Sheldon Mills, director ejecutivo de la Autoridad de Conducta Financiera (FCA) del Reino Unido, encendió las alertas en el sector financiero global al describir la situación regulatoria actual como una verdadera "carrera armamentista": los organismos supervisores corren contra el tiempo para adaptarse al ritmo con que la inteligencia artificial se integra en decisiones financieras de millones de personas. Su advertencia no es menor. Con modelos de lenguaje como ChatGPT, Claude y Gemini siendo utilizados activamente para orientar decisiones de ahorro, crédito e inversión, la pregunta central ya no es si la IA transformará los servicios financieros, sino si las instituciones regulatorias tienen la capacidad técnica y legal para gestionar esa transformación sin comprometer la protección al consumidor.
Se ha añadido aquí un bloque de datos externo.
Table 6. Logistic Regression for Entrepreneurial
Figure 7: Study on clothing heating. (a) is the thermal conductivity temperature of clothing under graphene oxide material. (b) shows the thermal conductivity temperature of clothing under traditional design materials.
En un informe elaborado por el propio Mills sobre el impacto de la IA en el sector financiero, se identifican tanto oportunidades como riesgos estructurales. Entre los beneficios, destaca la hiperpersonalización de productos financieros, que permite adaptar ofertas a perfiles individuales con una precisión sin precedentes. Sin embargo, esa misma capacidad abre la puerta a sesgos algorítmicos, estructuras de precios opacas y formas sofisticadas de manipulación personalizada, riesgos que los marcos normativos vigentes no fueron diseñados para anticipar. Mills recomienda que la FCA realice en los próximos tres a seis meses una revisión exhaustiva para identificar servicios financieros basados en IA que operen fuera del alcance regulatorio, así como el potencial daño al consumidor derivado de su uso no supervisado.
Los datos respaldan la urgencia del diagnóstico: una investigación reciente reveló que una quinta parte de los adultos en el Reino Unido ya está dispuesta a utilizar modelos de IA para tomar decisiones financieras relevantes, a pesar de que dichos servicios no están regulados y no ofrecen mecanismos de compensación ante fallos o perjuicios. Este fenómeno no es exclusivo del mercado británico; representa una señal débil pero verificable de una tendencia global que avanza más rápido que la capacidad institucional para contenerla. Para los estrategas corporativos y líderes del sector financiero en mercados como México y América Latina, la experiencia del regulador británico ofrece un mapa anticipatorio: las empresas que hoy ofrecen servicios financieros habilitados por IA en zonas grises normativas deberán prepararse para un entorno regulatorio significativamente más exigente en los próximos años.